▶ _ITEMS_
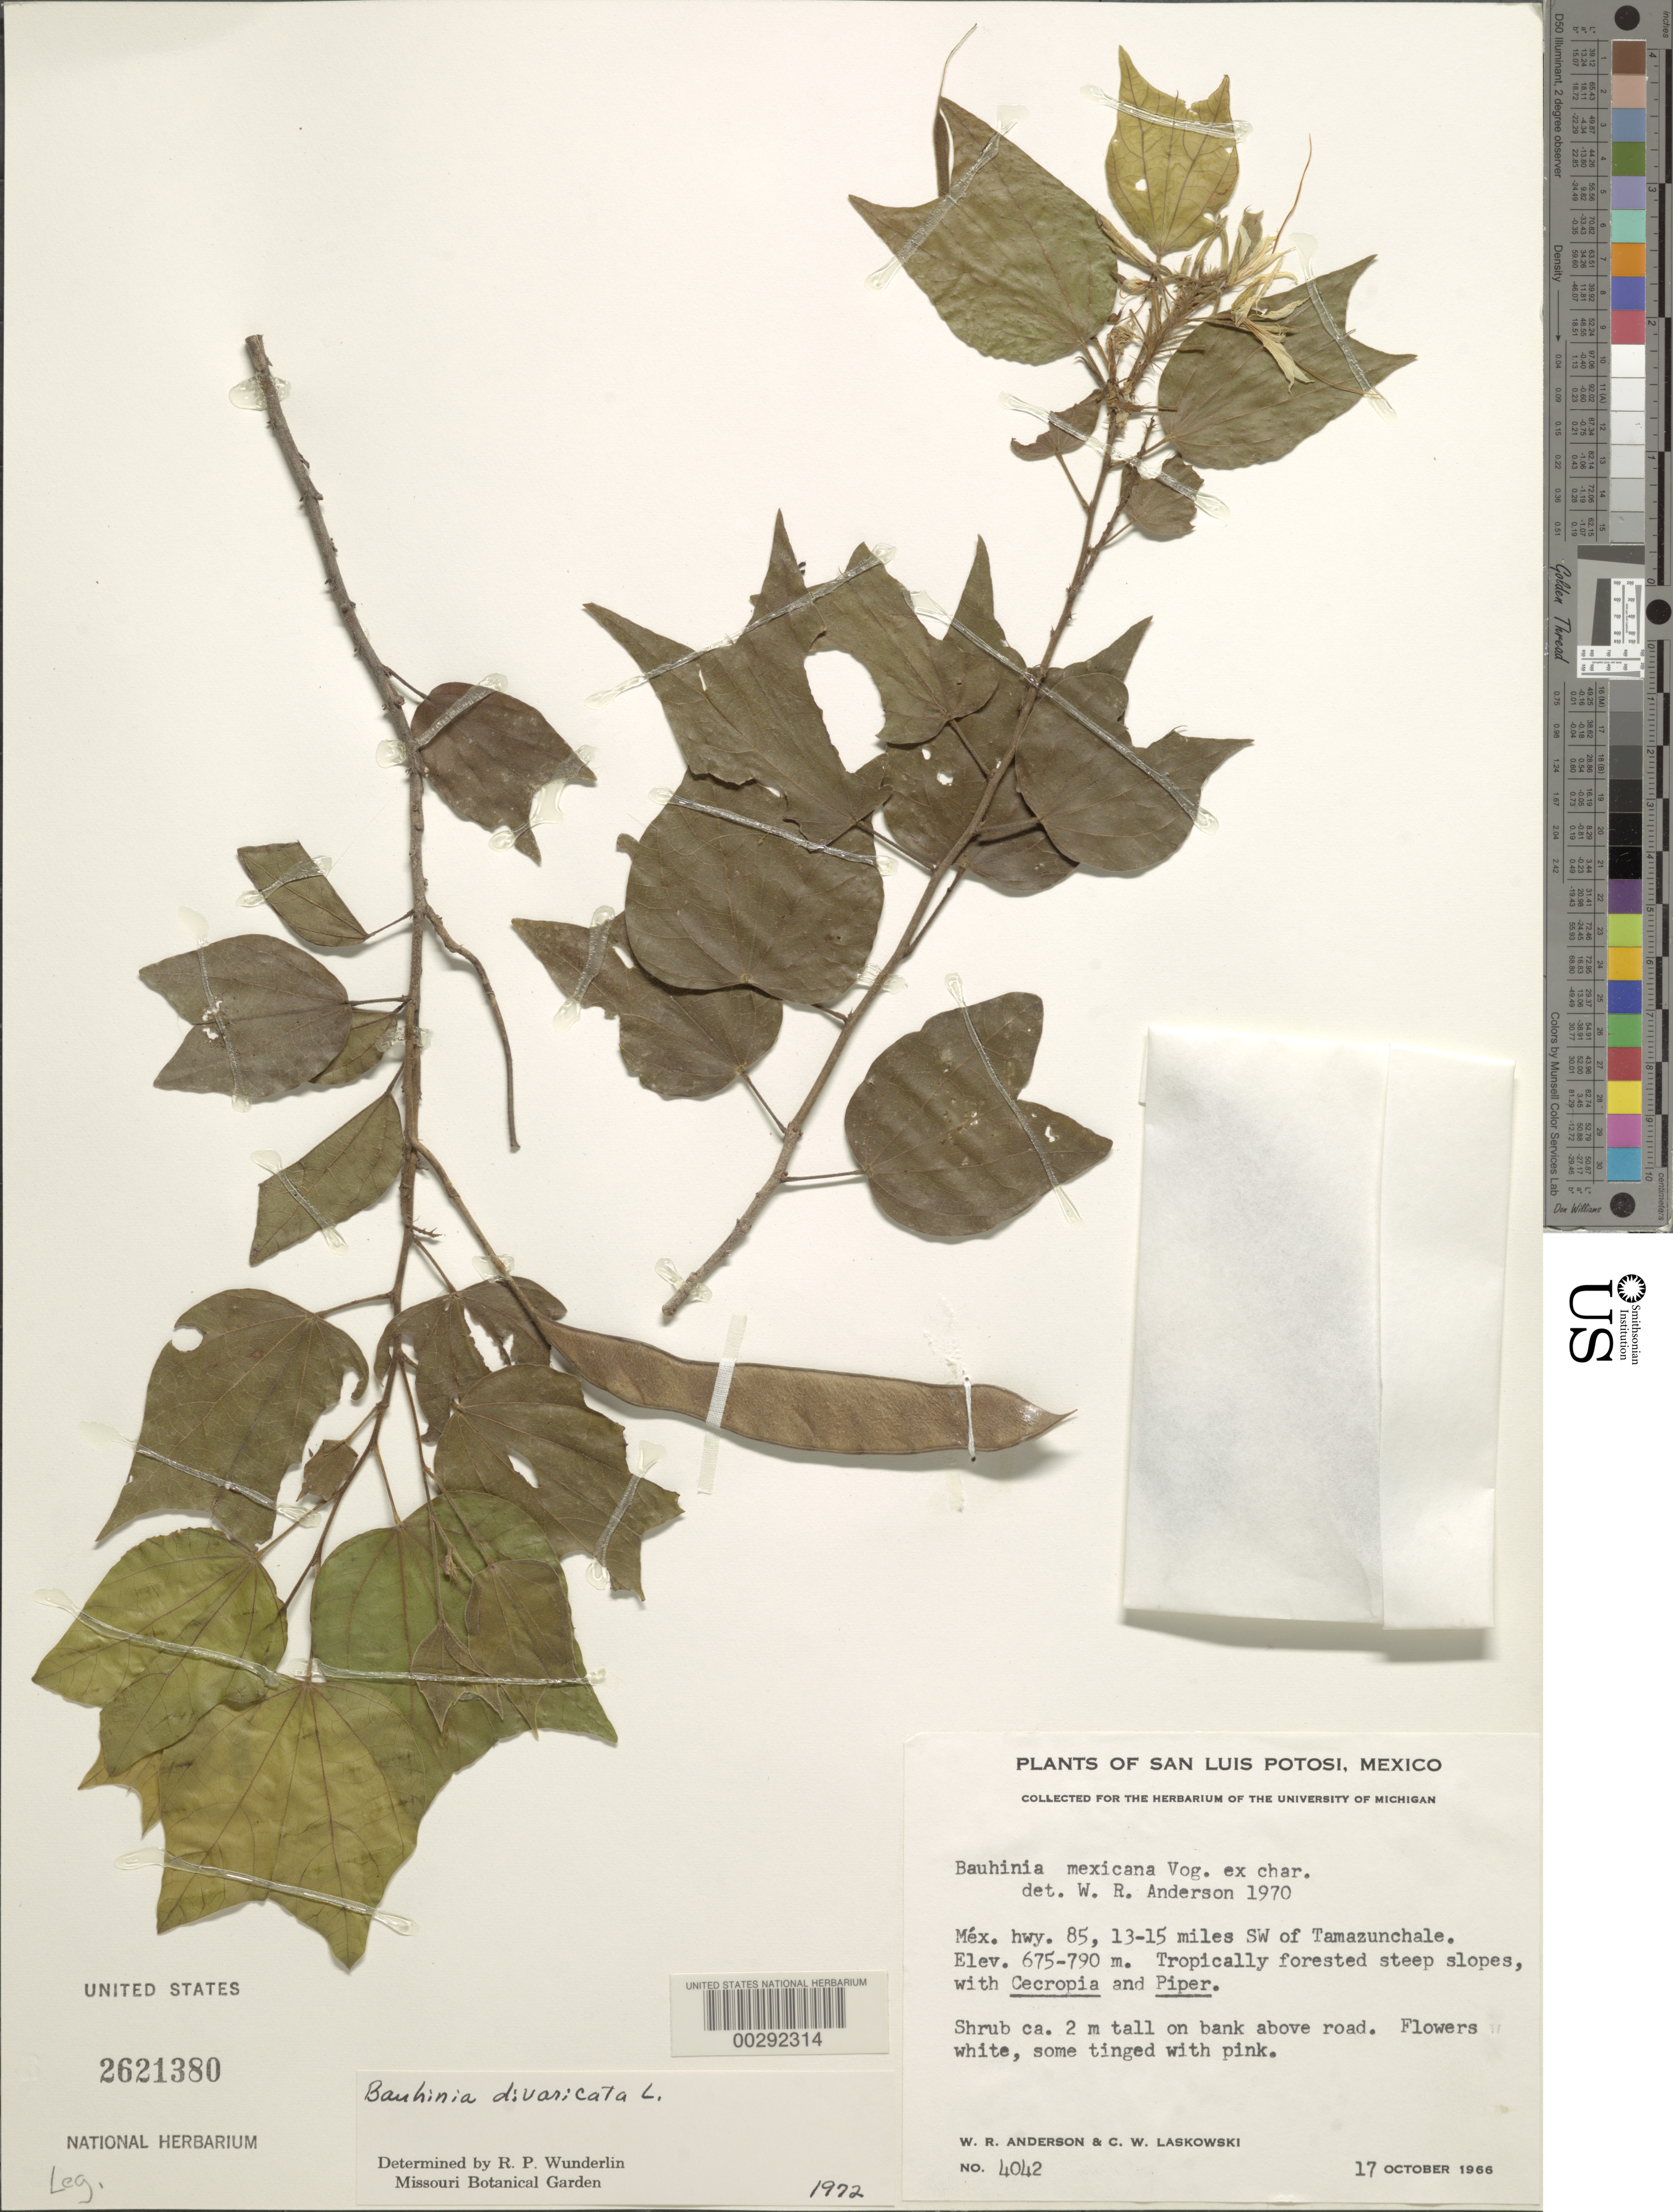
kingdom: Plantae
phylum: Tracheophyta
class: Magnoliopsida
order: Fabales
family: Fabaceae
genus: Bauhinia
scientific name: Bauhinia divaricata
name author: L.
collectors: W. R. Anderson & C. Laskowski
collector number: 4042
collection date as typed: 17 Oct 1966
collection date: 1966-10-17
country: Mexico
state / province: San Luis Potosí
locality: Mex hwy 85, 13-15mi SW of Tamazunchale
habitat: On bank above road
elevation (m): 675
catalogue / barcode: US 2621380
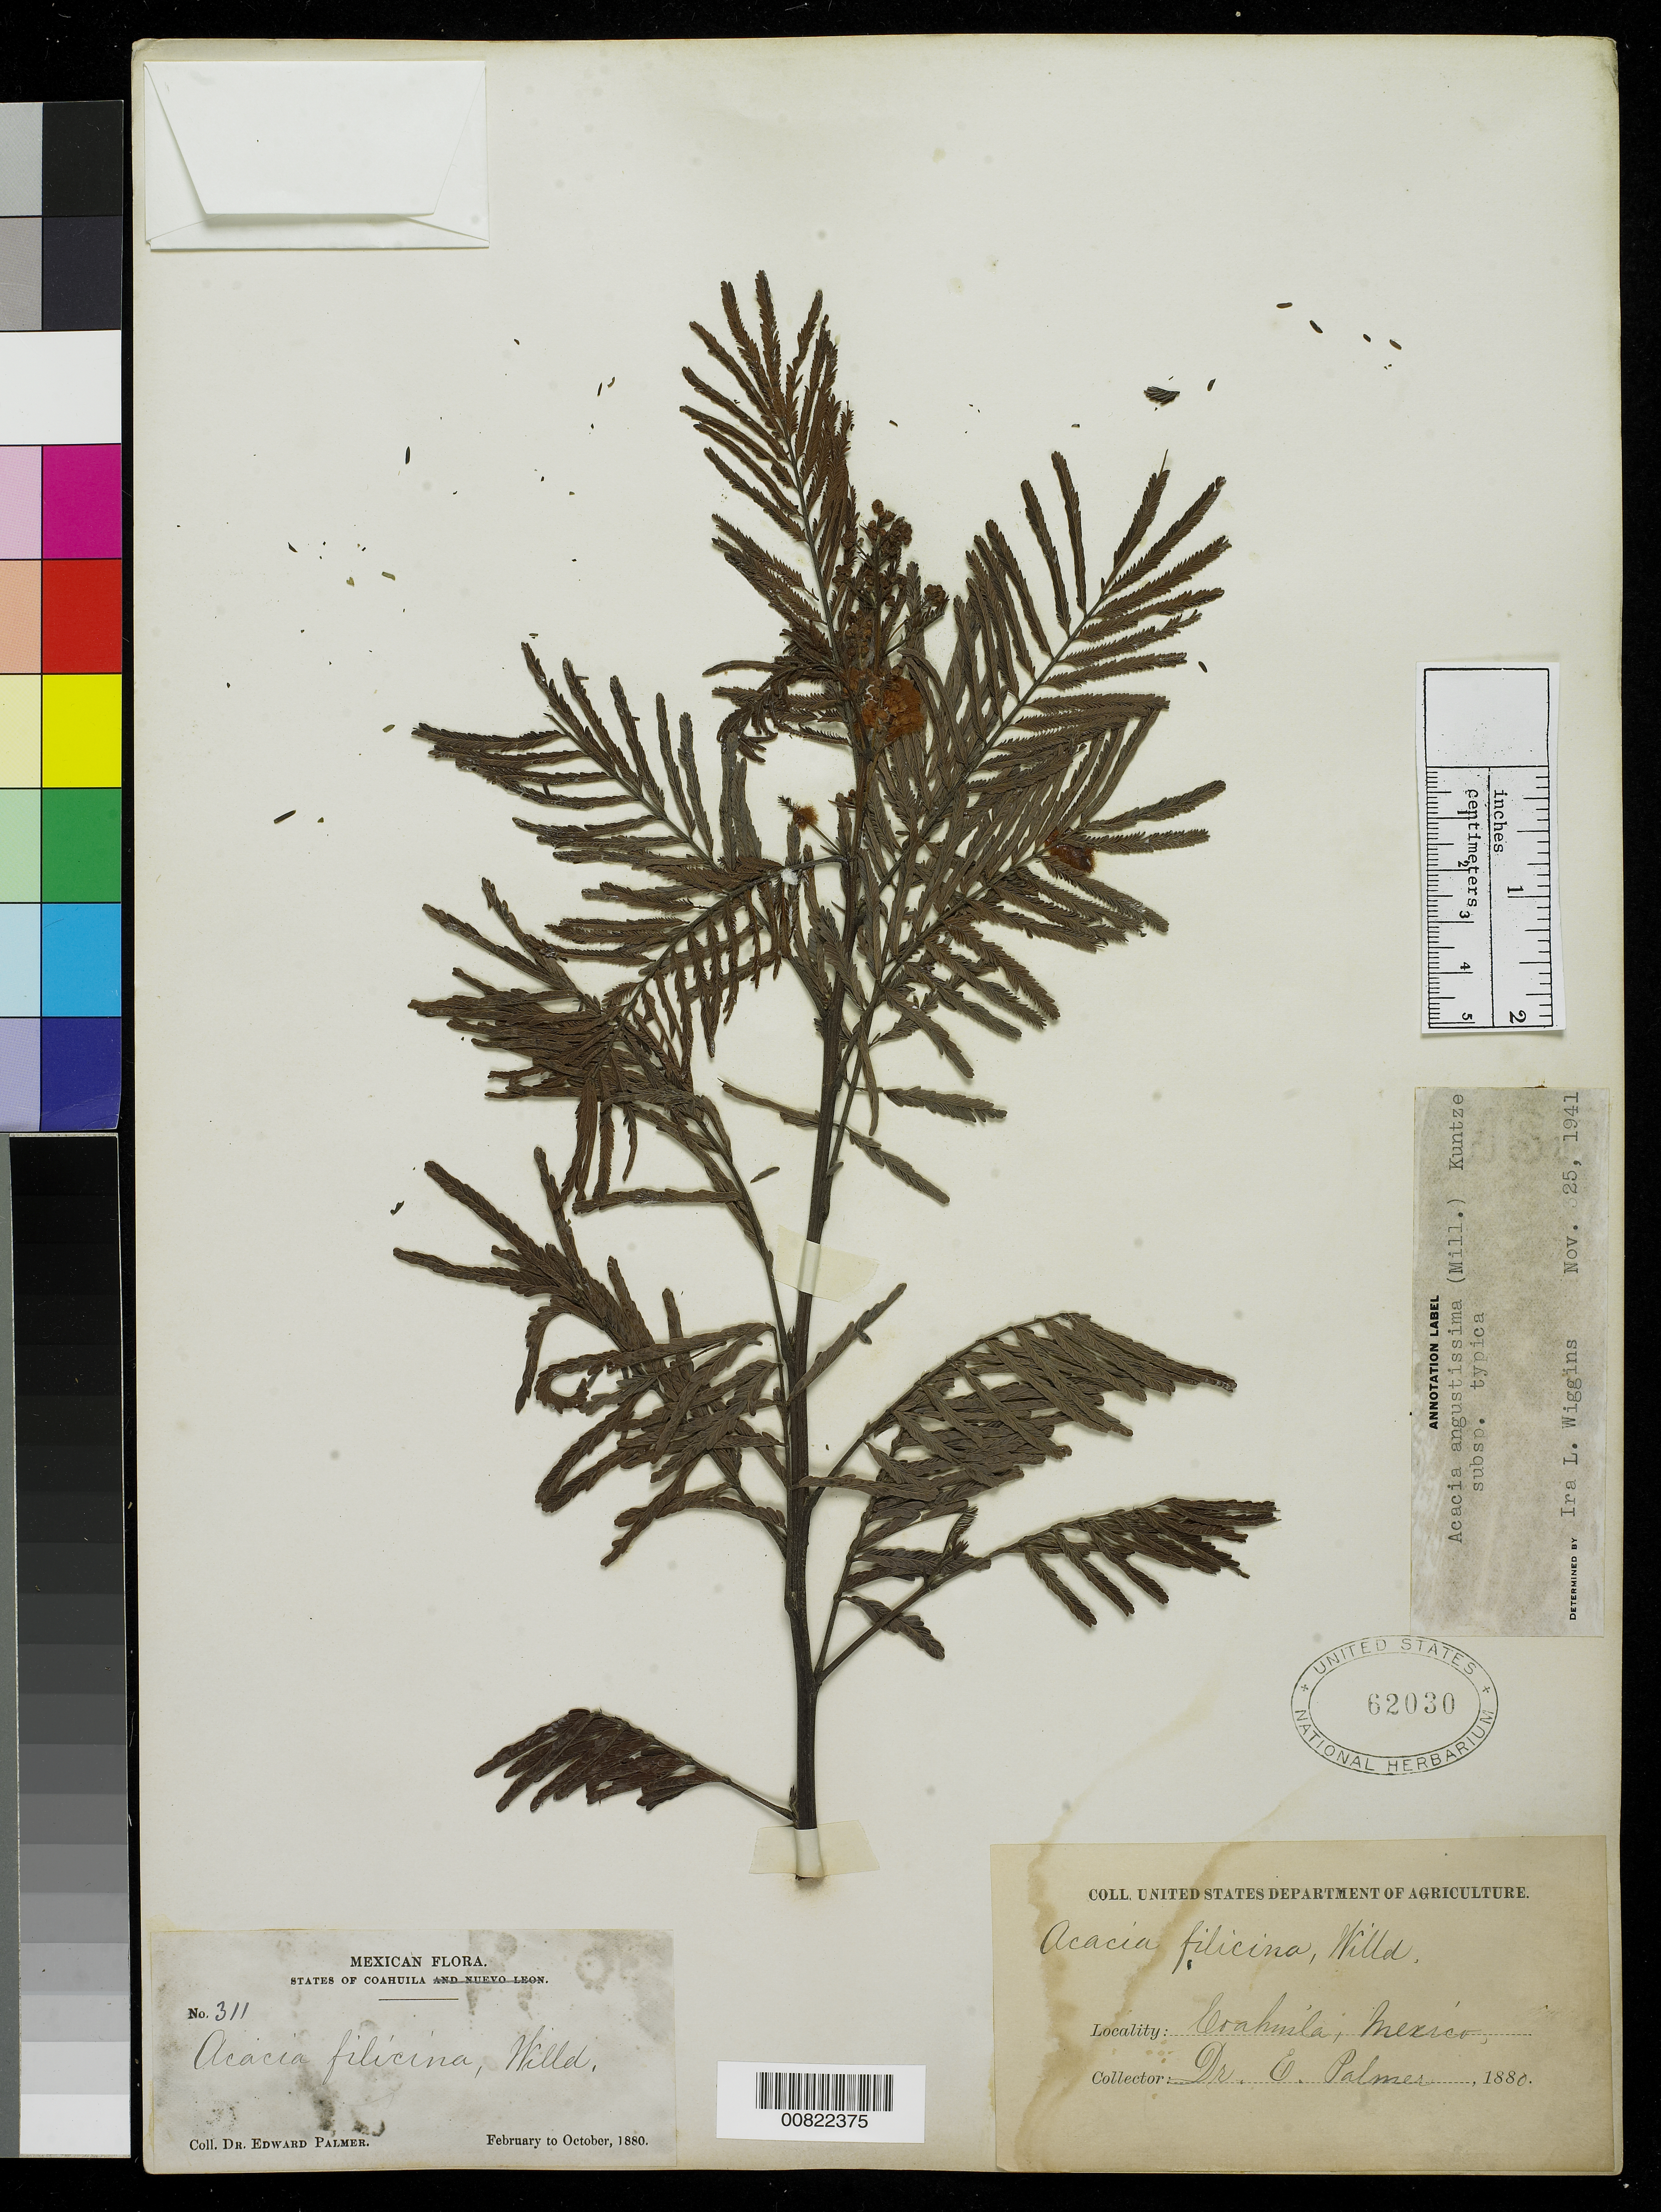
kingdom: Plantae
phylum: Tracheophyta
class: Magnoliopsida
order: Fabales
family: Fabaceae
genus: Acaciella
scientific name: Acaciella angustissima var. filicioides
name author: (Cav.) L. Rico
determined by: Rico, L.; Bachman, --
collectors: E. Palmer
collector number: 311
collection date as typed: Feb 1880 to -- Oct 1880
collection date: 1880-02/1880-10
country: Mexico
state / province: Coahuila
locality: Coahuila.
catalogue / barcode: US 62030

▶ _WORK TO COMPLETE_
Could you repeat every line of the records above word for word, leaving out the pictures?

▶ _ANSWER IN FULL_
kingdom: Plantae
phylum: Tracheophyta
class: Magnoliopsida
order: Fabales
family: Fabaceae
genus: Bauhinia
scientific name: Bauhinia divaricata
name author: L.
collectors: W. R. Anderson & C. Laskowski
collector number: 4042
collection date as typed: 17 Oct 1966
collection date: 1966-10-17
country: Mexico
state / province: San Luis Potosí
locality: Mex hwy 85, 13-15mi SW of Tamazunchale
habitat: On bank above road
elevation (m): 675
catalogue / barcode: US 2621380
kingdom: Plantae
phylum: Tracheophyta
class: Magnoliopsida
order: Fabales
family: Fabaceae
genus: Acaciella
scientific name: Acaciella angustissima var. filicioides
name author: (Cav.) L. Rico
determined by: Rico, L.; Bachman, --
collectors: E. Palmer
collector number: 311
collection date as typed: Feb 1880 to -- Oct 1880
collection date: 1880-02/1880-10
country: Mexico
state / province: Coahuila
locality: Coahuila.
catalogue / barcode: US 62030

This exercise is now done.